On 17/05/2022 10:28, Petr Mladek wrote:
> [...]
>>> Disagree here. I'm looping Google maintainers, so they can comment.
>>> (CCed Evan, David, Julius)
>>>
>>> This notifier is clearly a hypervisor notification mechanism. I've fixed
>>> a locking stuff there (in previous patch), I feel it's low-risk but even
>>> if it's mid-risk, the class of such callback remains a perfect fit with
>>> the hypervisor list IMHO.
>>
>> This logs a panic to our "eventlog", a tiny logging area in SPI flash
>> for critical and power-related events. In some cases this ends up
>> being the only clue we get in a Chromebook feedback report that a
>> panic occurred, so from my perspective moving it to the front of the
>> line seems like a good idea.
> 
> IMHO, this would really better fit into the pre-reboot notifier list:
> 
>    + the callback stores the log so it is similar to kmsg_dump()
>      or console_flush_on_panic()
> 
>    + the callback should be proceed after "info" notifiers
>      that might add some other useful information.
> 
> Honestly, I am not sure what exactly hypervisor callbacks do. But I
> think that they do not try to extract the kernel log because they
> would need to handle the internal format.
> 

I guess the main point in your response is : "I am not sure what exactly
hypervisor callbacks do". We need to be sure about the semantics of such
list, and agree on that.

So, my opinion about this first list, that we call "hypervisor list",
is: it contains callbacks that

(1) should run early, preferably before kdump (or even if kdump isn't
set, should run ASAP);

(2) these callbacks perform some communication with an abstraction that
runs "below" the kernel, like a firmware or hypervisor. Classic example:
pvpanic, that communicates with VMM (usually qemu) and allow such VMM to
snapshot the full guest memory, for example.

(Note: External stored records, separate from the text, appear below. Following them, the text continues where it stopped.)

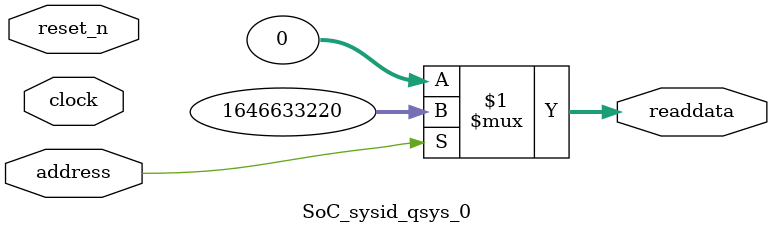
<source format=v>

`timescale 1ns / 1ps
// synthesis translate_on

// turn off superfluous verilog processor warnings 
// altera message_level Level1 
// altera message_off 10034 10035 10036 10037 10230 10240 10030 

module SoC_sysid_qsys_0 (
               // inputs:
                address,
                clock,
                reset_n,

               // outputs:
                readdata
             )
;

  output  [ 31: 0] readdata;
  input            address;
  input            clock;
  input            reset_n;

  wire    [ 31: 0] readdata;
  //control_slave, which is an e_avalon_slave
  assign readdata = address ? 1646633220 : 0;

endmodule




</source>
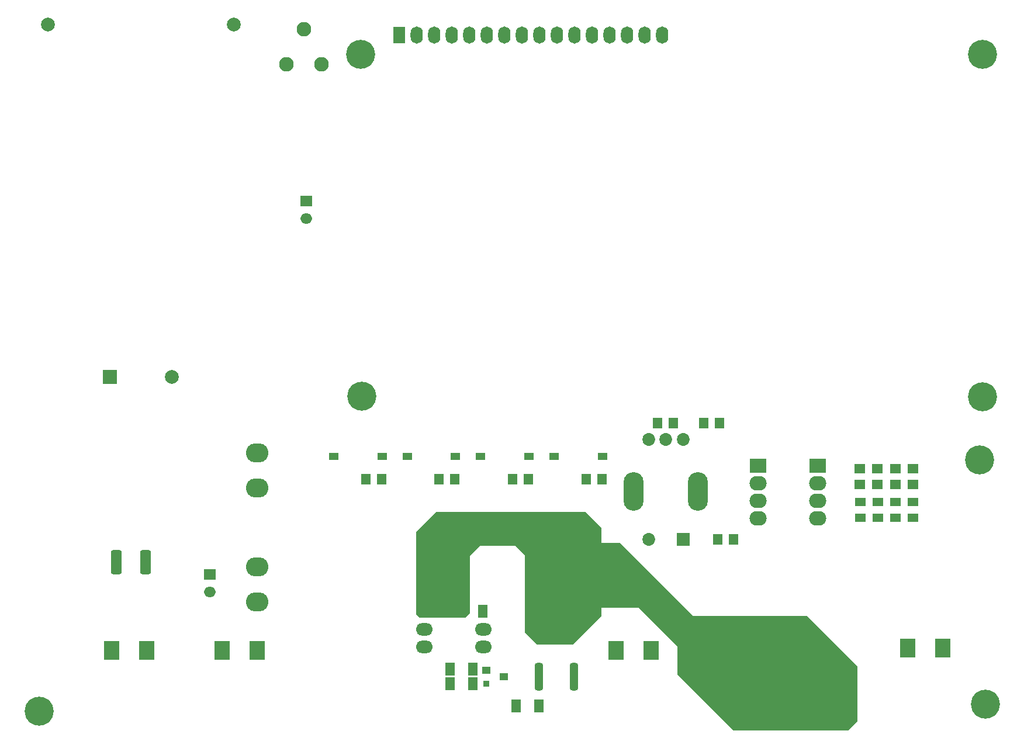
<source format=gbr>
%TF.GenerationSoftware,Altium Limited,Altium Designer,21.3.2 (30)*%
G04 Layer_Color=8388736*
%FSLAX24Y24*%
%MOIN*%
%TF.SameCoordinates,B2232A1B-76E2-43D3-9B88-882A457EFEF9*%
%TF.FilePolarity,Negative*%
%TF.FileFunction,Soldermask,Top*%
%TF.Part,Single*%
G01*
G75*
%TA.AperFunction,SMDPad,CuDef*%
%ADD19R,0.0374X0.0354*%
%ADD67R,0.0630X0.0580*%
%ADD74R,0.0630X0.0474*%
%TA.AperFunction,ComponentPad*%
%ADD83R,0.0867X0.1064*%
%ADD84C,0.1655*%
%ADD85O,0.0700X0.0980*%
%ADD86R,0.0700X0.0980*%
%ADD87O,0.0671X0.0592*%
%ADD88R,0.0671X0.0592*%
%ADD89O,0.1280X0.1080*%
%ADD90C,0.0730*%
%ADD91R,0.0730X0.0730*%
%ADD92O,0.1143X0.2206*%
%ADD93R,0.0980X0.0830*%
%ADD94O,0.0980X0.0830*%
%ADD95C,0.0789*%
%ADD96R,0.0789X0.0789*%
%ADD97C,0.0830*%
%TA.AperFunction,ViaPad*%
%ADD98C,0.1655*%
%TA.AperFunction,SMDPad,CuDef*%
%ADD102R,0.0580X0.0630*%
%ADD103O,0.0966X0.0710*%
%ADD104R,0.0580X0.0730*%
G04:AMPARAMS|DCode=105|XSize=60.8mil|YSize=137.5mil|CornerRadius=10.6mil|HoleSize=0mil|Usage=FLASHONLY|Rotation=180.000|XOffset=0mil|YOffset=0mil|HoleType=Round|Shape=RoundedRectangle|*
%AMROUNDEDRECTD105*
21,1,0.0608,0.1163,0,0,180.0*
21,1,0.0396,0.1375,0,0,180.0*
1,1,0.0212,-0.0198,0.0582*
1,1,0.0212,0.0198,0.0582*
1,1,0.0212,0.0198,-0.0582*
1,1,0.0212,-0.0198,-0.0582*
%
%ADD105ROUNDEDRECTD105*%
%ADD106R,0.0552X0.0395*%
G04:AMPARAMS|DCode=107|XSize=49.7mil|YSize=156.8mil|CornerRadius=15.1mil|HoleSize=0mil|Usage=FLASHONLY|Rotation=0.000|XOffset=0mil|YOffset=0mil|HoleType=Round|Shape=RoundedRectangle|*
%AMROUNDEDRECTD107*
21,1,0.0497,0.1267,0,0,0.0*
21,1,0.0196,0.1568,0,0,0.0*
1,1,0.0301,0.0098,-0.0634*
1,1,0.0301,-0.0098,-0.0634*
1,1,0.0301,-0.0098,0.0634*
1,1,0.0301,0.0098,0.0634*
%
%ADD107ROUNDEDRECTD107*%
%ADD108R,0.0454X0.0434*%
G36*
X33070Y11500D02*
Y10610D01*
X34140D01*
X38290Y6460D01*
X44820D01*
X47680Y3600D01*
Y470D01*
X47150Y-60D01*
X40590D01*
X37410Y3120D01*
Y4720D01*
X35220Y6910D01*
X33070D01*
Y6450D01*
X31460Y4840D01*
X29380D01*
X28690Y5530D01*
Y9940D01*
X28180Y10450D01*
X26130D01*
X25570Y9890D01*
X25570Y6630D01*
X25310Y6370D01*
X22710Y6370D01*
X22520Y6560D01*
Y11270D01*
X23640Y12390D01*
X32100D01*
X32140Y12430D01*
X33070Y11500D01*
D02*
G37*
D19*
X26518Y2606D02*
D03*
D67*
X49830Y14861D02*
D03*
Y13961D02*
D03*
X47813Y14861D02*
D03*
Y13961D02*
D03*
X48821D02*
D03*
Y14861D02*
D03*
X50838Y13961D02*
D03*
Y14861D02*
D03*
D74*
X50853Y12051D02*
D03*
Y12951D02*
D03*
X49845Y12051D02*
D03*
Y12951D02*
D03*
X48836Y12051D02*
D03*
Y12951D02*
D03*
X47828Y12051D02*
D03*
Y12951D02*
D03*
D83*
X13440Y4480D02*
D03*
X11440D02*
D03*
X52550Y4620D02*
D03*
X50550D02*
D03*
X33920Y4480D02*
D03*
X35920D02*
D03*
X5150D02*
D03*
X7150D02*
D03*
D84*
X19340Y38500D02*
D03*
X19390Y19000D02*
D03*
X54790Y38500D02*
D03*
Y18950D02*
D03*
D85*
X36540Y39600D02*
D03*
X35540D02*
D03*
X34540D02*
D03*
X33540D02*
D03*
X32540D02*
D03*
X31540D02*
D03*
X30540D02*
D03*
X29540D02*
D03*
X28540D02*
D03*
X27540D02*
D03*
X26540D02*
D03*
X25540D02*
D03*
X24540D02*
D03*
X23540D02*
D03*
X22540D02*
D03*
D86*
X21540D02*
D03*
D87*
X16240Y29110D02*
D03*
X10750Y7840D02*
D03*
D88*
X16240Y30110D02*
D03*
X10750Y8840D02*
D03*
D89*
X13440Y15770D02*
D03*
Y7270D02*
D03*
Y9270D02*
D03*
Y13770D02*
D03*
D90*
X35756Y10814D02*
D03*
Y16523D02*
D03*
X36740D02*
D03*
X37724D02*
D03*
D91*
Y10814D02*
D03*
D92*
X34909Y13570D02*
D03*
X38571D02*
D03*
D93*
X42000Y15040D02*
D03*
X45410D02*
D03*
D94*
X42000Y14040D02*
D03*
Y13040D02*
D03*
Y12040D02*
D03*
X45410Y14040D02*
D03*
Y13040D02*
D03*
Y12040D02*
D03*
D95*
X8577Y20101D02*
D03*
X1490Y40180D02*
D03*
X12120D02*
D03*
D96*
X5033Y20101D02*
D03*
D97*
X17090Y37930D02*
D03*
X16090Y39930D02*
D03*
X15090Y37930D02*
D03*
D98*
X54960Y1430D02*
D03*
X990Y1040D02*
D03*
X54650Y15370D02*
D03*
D102*
X39800Y17460D02*
D03*
X38900D02*
D03*
X37170D02*
D03*
X36270D02*
D03*
X39700Y10810D02*
D03*
X40600D02*
D03*
X23819Y14260D02*
D03*
X24719D02*
D03*
X28004D02*
D03*
X28904D02*
D03*
X32189D02*
D03*
X33089D02*
D03*
X19633D02*
D03*
X20533D02*
D03*
D103*
X26323Y5700D02*
D03*
Y4700D02*
D03*
X22977D02*
D03*
Y5700D02*
D03*
D104*
X26320Y6740D02*
D03*
X25020D02*
D03*
X29500Y1330D02*
D03*
X28200D02*
D03*
X24450Y2590D02*
D03*
X25750D02*
D03*
X25750Y3420D02*
D03*
X24450D02*
D03*
D105*
X5394Y9520D02*
D03*
X7086D02*
D03*
D106*
X30368Y15560D02*
D03*
X33124D02*
D03*
X26183D02*
D03*
X28938D02*
D03*
X21997D02*
D03*
X24753D02*
D03*
X17812D02*
D03*
X20568D02*
D03*
D107*
X31510Y2990D02*
D03*
X29510D02*
D03*
D108*
X27502Y2980D02*
D03*
X26518Y3354D02*
D03*
%TF.MD5,0b848644e3e1abe05155191cbb59e2a5*%
M02*

</source>
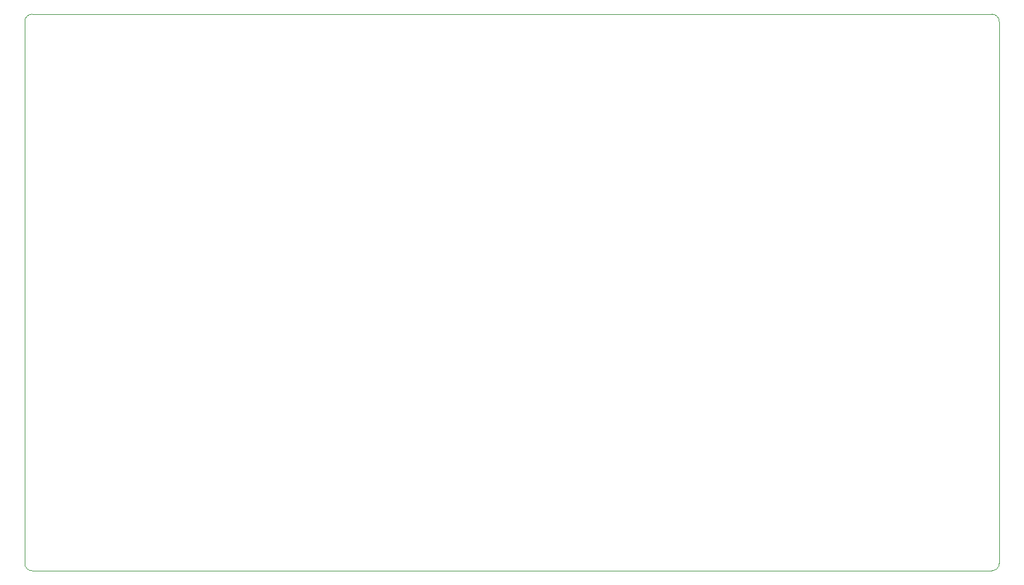
<source format=gm1>
%TF.GenerationSoftware,KiCad,Pcbnew,(5.1.10)-1*%
%TF.CreationDate,2021-08-14T02:52:39+09:00*%
%TF.ProjectId,bottom,626f7474-6f6d-42e6-9b69-6361645f7063,rev?*%
%TF.SameCoordinates,Original*%
%TF.FileFunction,Profile,NP*%
%FSLAX46Y46*%
G04 Gerber Fmt 4.6, Leading zero omitted, Abs format (unit mm)*
G04 Created by KiCad (PCBNEW (5.1.10)-1) date 2021-08-14 02:52:39*
%MOMM*%
%LPD*%
G01*
G04 APERTURE LIST*
%TA.AperFunction,Profile*%
%ADD10C,0.100000*%
%TD*%
G04 APERTURE END LIST*
D10*
X73628990Y-62913080D02*
G75*
G02*
X74628990Y-61913080I1000000J0D01*
G01*
X206978990Y-137113080D02*
G75*
G02*
X205978990Y-138113080I-1000000J0D01*
G01*
X74628990Y-138113079D02*
G75*
G02*
X73628990Y-137113079I0J1000000D01*
G01*
X206978990Y-62913080D02*
X206978990Y-137113079D01*
X74628990Y-61913080D02*
X205978989Y-61913080D01*
X205978990Y-61913080D02*
G75*
G02*
X206978990Y-62913080I0J-1000000D01*
G01*
X73628990Y-137113079D02*
X73628990Y-62913080D01*
X205978990Y-138113080D02*
X74628990Y-138113079D01*
M02*

</source>
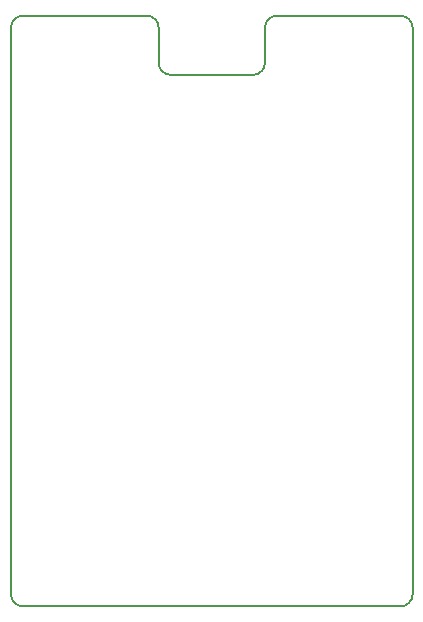
<source format=gbr>
%TF.GenerationSoftware,KiCad,Pcbnew,(6.0.10)*%
%TF.CreationDate,2023-03-24T14:32:09-04:00*%
%TF.ProjectId,kurp,6b757270-2e6b-4696-9361-645f70636258,v1.0.0*%
%TF.SameCoordinates,Original*%
%TF.FileFunction,Profile,NP*%
%FSLAX46Y46*%
G04 Gerber Fmt 4.6, Leading zero omitted, Abs format (unit mm)*
G04 Created by KiCad (PCBNEW (6.0.10)) date 2023-03-24 14:32:09*
%MOMM*%
%LPD*%
G01*
G04 APERTURE LIST*
%TA.AperFunction,Profile*%
%ADD10C,0.150000*%
%TD*%
G04 APERTURE END LIST*
D10*
X120500000Y37500000D02*
G75*
G03*
X121500000Y38500000I0J1000000D01*
G01*
X112500000Y41500000D02*
X112500000Y38500000D01*
X101000000Y42500000D02*
G75*
G03*
X100000000Y41500000I0J-1000000D01*
G01*
X121500000Y38500000D02*
X121500000Y41500000D01*
X101000000Y42500000D02*
X111500000Y42500000D01*
X133000000Y-7500000D02*
G75*
G03*
X134000000Y-6500000I0J1000000D01*
G01*
X134000000Y41500000D02*
G75*
G03*
X133000000Y42500000I-1000000J0D01*
G01*
X113500000Y37500000D02*
X120500000Y37500000D01*
X112500000Y38500000D02*
G75*
G03*
X113500000Y37500000I1000000J0D01*
G01*
X133000000Y-7500000D02*
X101000000Y-7500000D01*
X100000000Y-6500000D02*
G75*
G03*
X101000000Y-7500000I1000000J0D01*
G01*
X122500000Y42500000D02*
G75*
G03*
X121500000Y41500000I0J-1000000D01*
G01*
X134000000Y41500000D02*
X134000000Y-6500000D01*
X100000000Y-6500000D02*
X100000000Y41500000D01*
X122500000Y42500000D02*
X133000000Y42500000D01*
X112500000Y41500000D02*
G75*
G03*
X111500000Y42500000I-1000000J0D01*
G01*
M02*

</source>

(3) Should be low-risk. What defines risk is the level of reliability of
subsequent operations - if the callback have 50% of chance of "bricking"
the system totally and prevent kdump / kmsg_dump() / reboot , this is
high risk one for example.

Some good fits IMO: pvpanic, sstate_panic_event() [sparc], fadump in
powerpc, etc.

So, this is a good case for the Google notifier as well - it's not
collecting data like the dmesg (hence your second bullet seems to not
apply here, info notifiers won't add info to be collected by gsmi). It
is a firmware/hypervisor/whatever-gsmi-is notification mechanism, that
tells such "lower" abstraction a panic occurred. It seems low risk and
we want it to run ASAP, if possible.

So, I'd like to keep it here, unless gsmi maintainers disagree or I'm
perhaps misunderstanding the meaning of this first list.
Cheers,

Guilherme